As ordinarily made, plywood consists of thin sheets, or veneers, of wood glued together. The grain is oriented at right angles in adjacent plies. To obtain plywood with balance—that is, which will not warp, shrink, or twist unduly—the plies must be carefully selected and arranged to be mirror images of each other with respect to the central plane. The outside plies or faces are parallel to each other and are of species that have the same shrinkage characteristics. The same holds true of the cross bands. As a consequence, plywood has an odd number of plies, the minimum being three.
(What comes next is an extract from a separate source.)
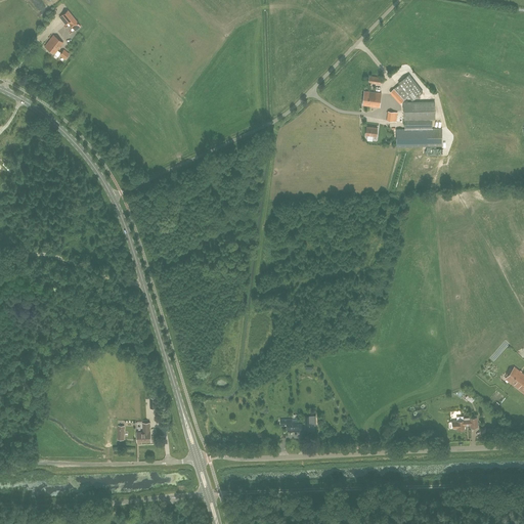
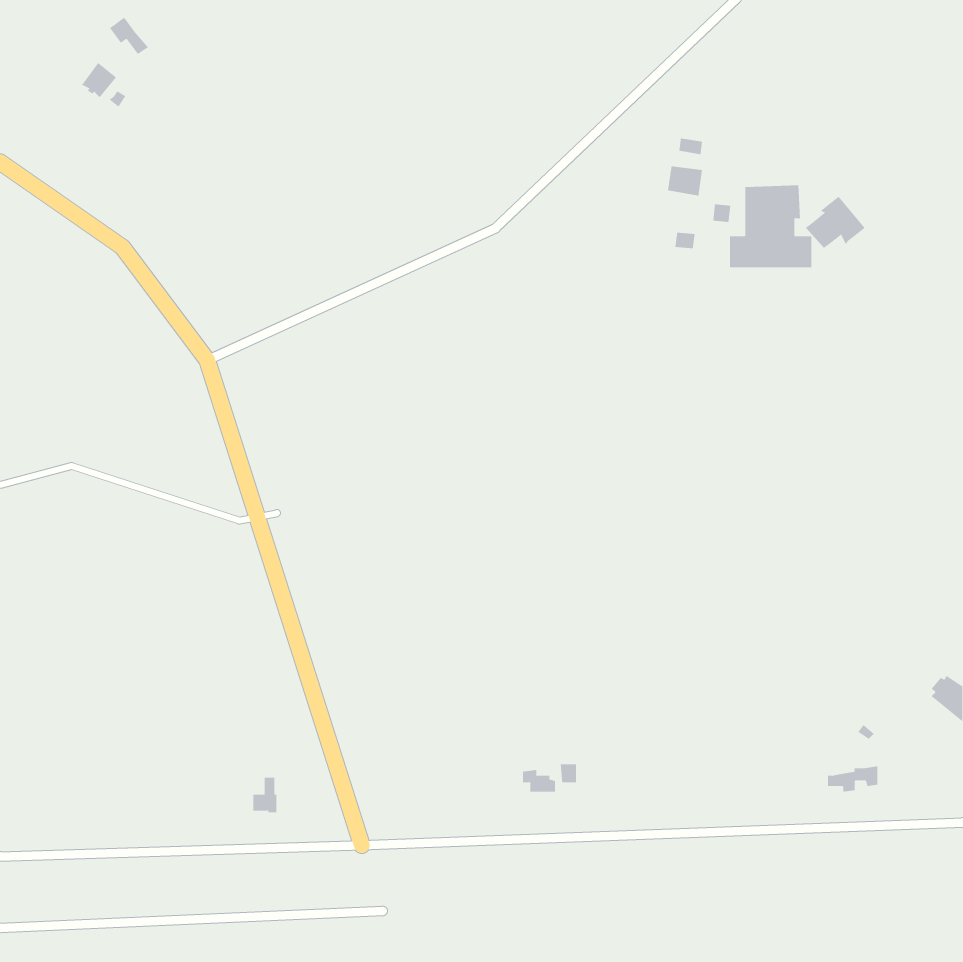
building: [390,74,423,102] -> [805,196,865,249]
Principal advantages of plywood over lumber are its more nearly equal strength properties in length and width, greater resistance to checking, greatly reduced shrinkage and swelling, and resistance to splitting.
The approach to equalization of strength of plywood in the various directions is obtained at the expense of strength in the parallel-to-grain direction; i.e., plywood is not so strong in the direction parallel to its face plies as lumber is parallel to the grain. But plywood is considerably stronger in the direction perpendicular to its face plies than wood is perpendicular to the grain. Furthermore, the shearing strength of plywood in a plane perpendicular to the plane of the plywood is very much greater than that of ordinary wood parallel to the grain. In a direction parallel to the plane of the plywood, however, the shearing strength of plywood is less than that of ordinary wood parallel to the grain, because in this direction rolling shear occurs in the plywood; i.e., the fibers in one ply tend to roll rather than to slide.
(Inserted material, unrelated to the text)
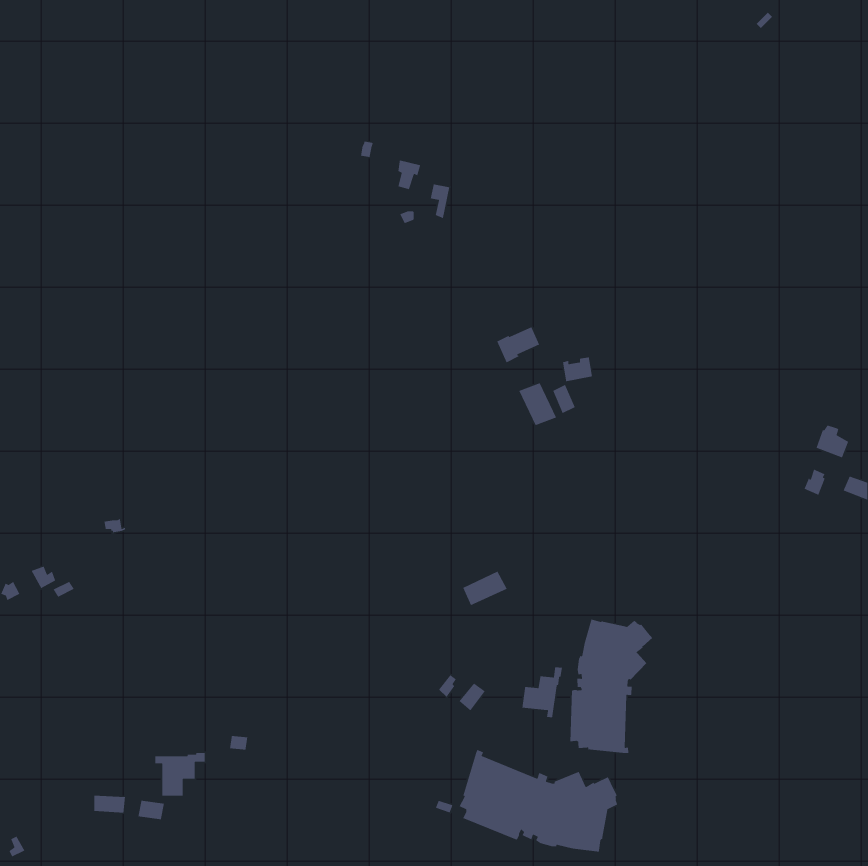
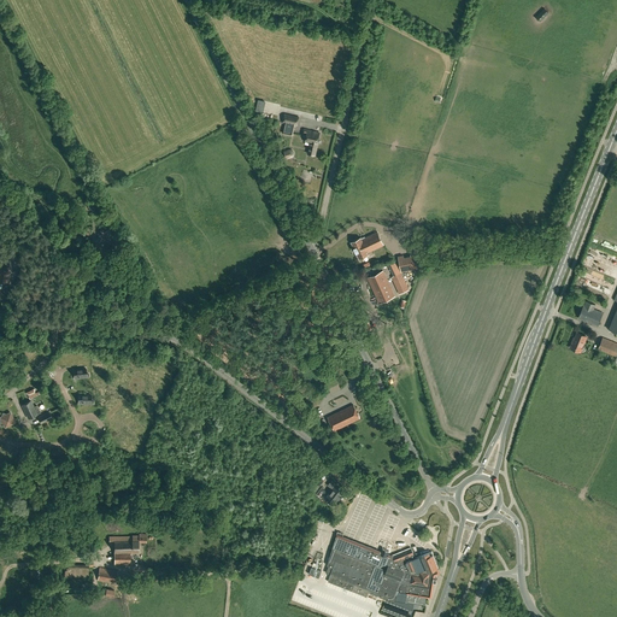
building: [570,619,653,754] -> none
building: [521,666,563,718] -> none

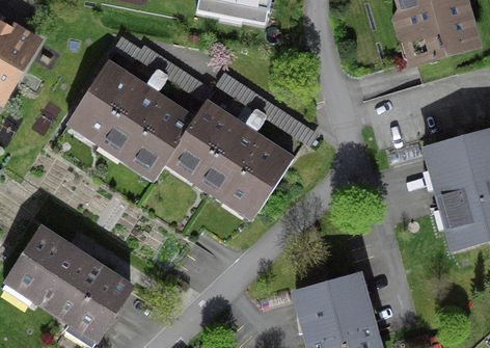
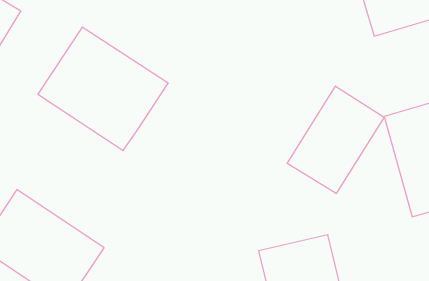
building: [165,100,292,218] -> none
building: none -> [287,86,384,194]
Depending on whether plywood is to be used for general utility or for decorative purposes, the veneers employed may be cut by peeling from the log, by slicing, or today very rarely, by sawing. Sawing and slicing give the greatest freedom and versatility in the selection of grain. Peeling provides the greatest volume and the most rapid production, because logs are merely rotated against a flat knife and the veneer is peeled off in a long continuous sheet.
Plywood is classified as interior or exterior, depending on the type of adhesive employed. Interior-grade plywood must have a reasonable degree of moisture resistance but is not considered to be waterproof. Exterior-grade plywood must be completely waterproof and capable of withstanding immersion in water or prolonged exposure to outdoor conditions.
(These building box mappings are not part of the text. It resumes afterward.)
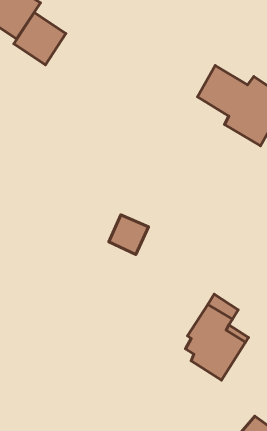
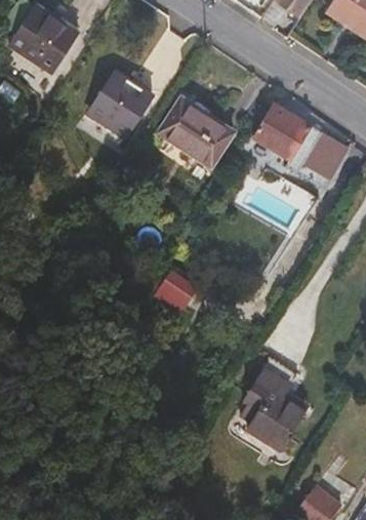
building: [14,12,66,65] -> [92,74,150,132]
building: none -> [159,97,233,166]

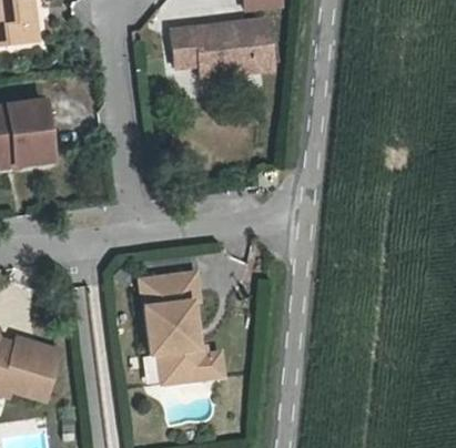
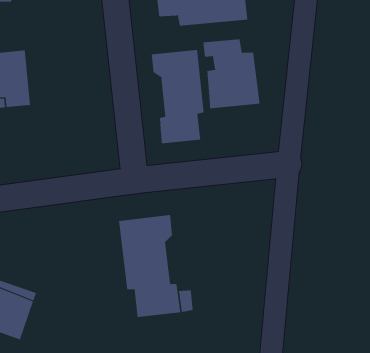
building: none -> [203,38,260,109]
building: none -> [151,49,204,144]

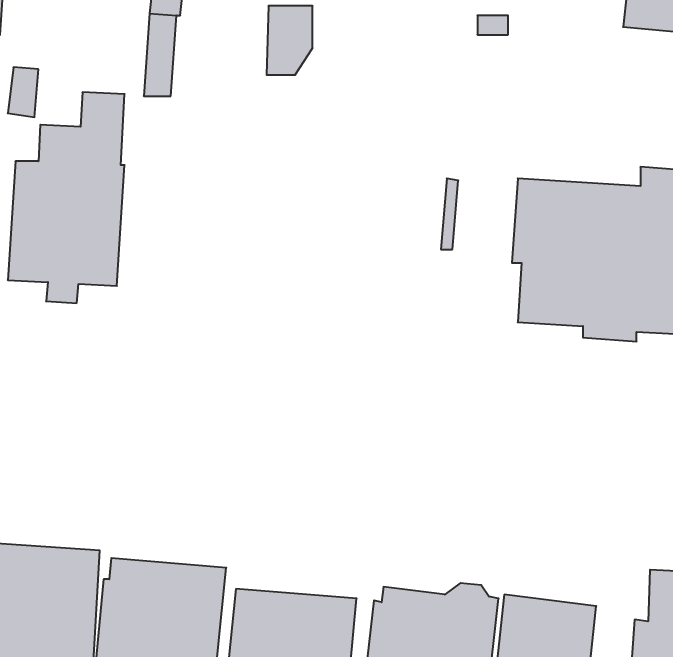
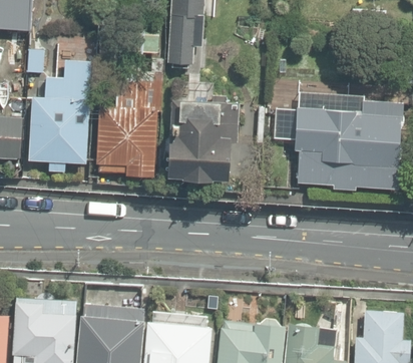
building: none -> [96,70,165,180]
building: none -> [168,95,239,180]

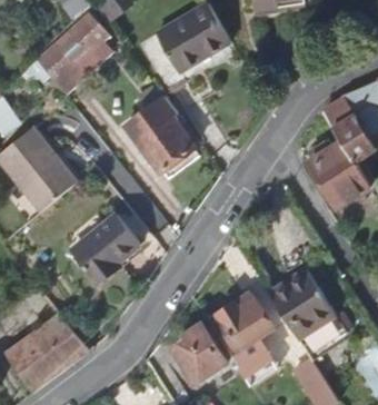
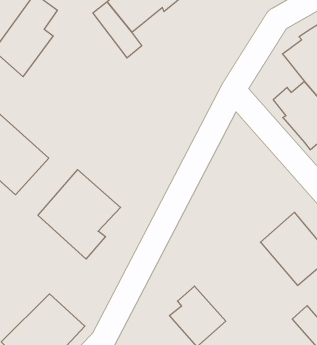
building: [125,100,196,176] -> none
building: [209,300,276,371] -> none

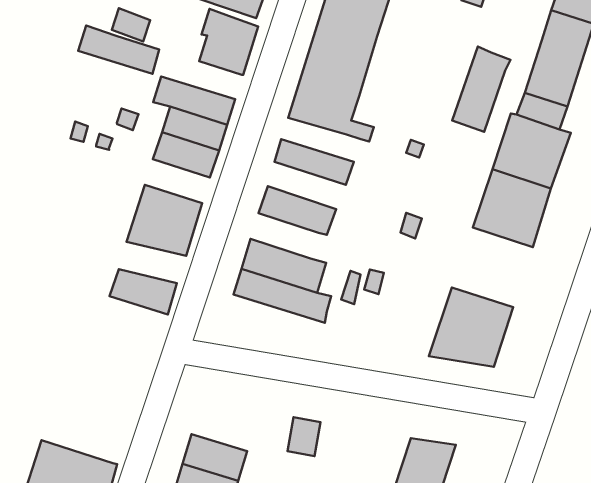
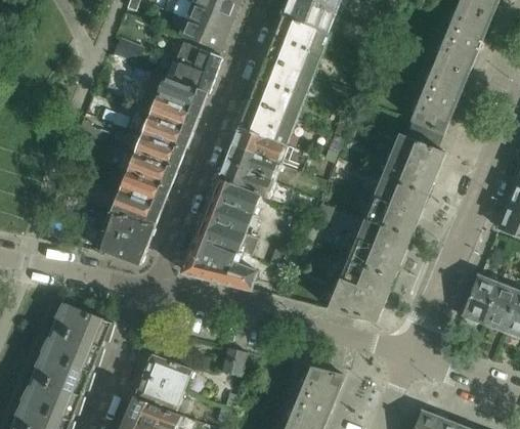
building: [78,25,159,74] -> [146,71,206,110]
building: [452,47,510,132] -> none
building: none -> [231,126,290,162]
building: none -> [129,149,177,184]
building: none -> [219,158,276,196]
building: none -> [204,195,254,230]
building: none -> [349,216,410,276]
building: none -> [105,209,156,242]
building: none -> [183,253,254,289]
building: none -> [40,301,114,371]

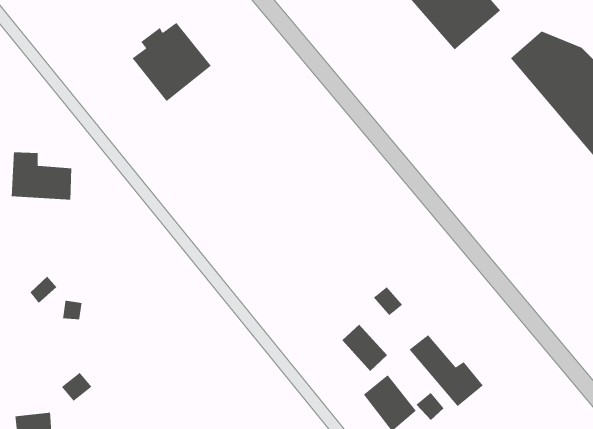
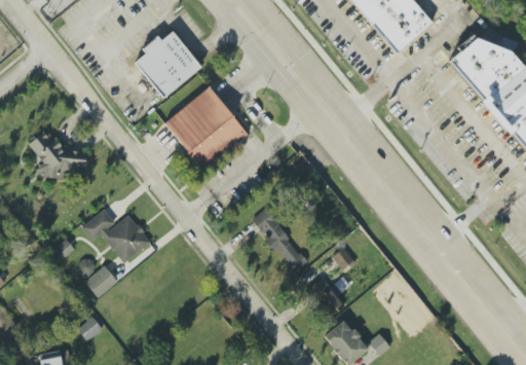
building: none -> [164,86,248,170]
building: none -> [252,208,307,271]
building: none -> [81,209,151,263]
building: none -> [85,265,118,297]
building: [409,334,484,407] -> none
In addition to these classifications, plywood is further subclassified in a variety of ways depending on the quality of the surface ply. Top quality is clear on one or both faces, except for occasional patches. Lower qualities permit sound defects, such as knots and similar blemishes, which do not detract from the general utility of the plywood but detract from its finished appearance.
Wood chips, sawdust, and flakes are pressed with a binder (urea formaldehyde or phenol-formaldehyde) to form boards (sheathing, underlayment, core stock), having uniform strength and low shrinkage in the plane of the board.
Wood chips (exploded by high-pressure steam into wood fibers) and lignin are pressed to form boards of various densities. Additives may add weather resistance and other properties.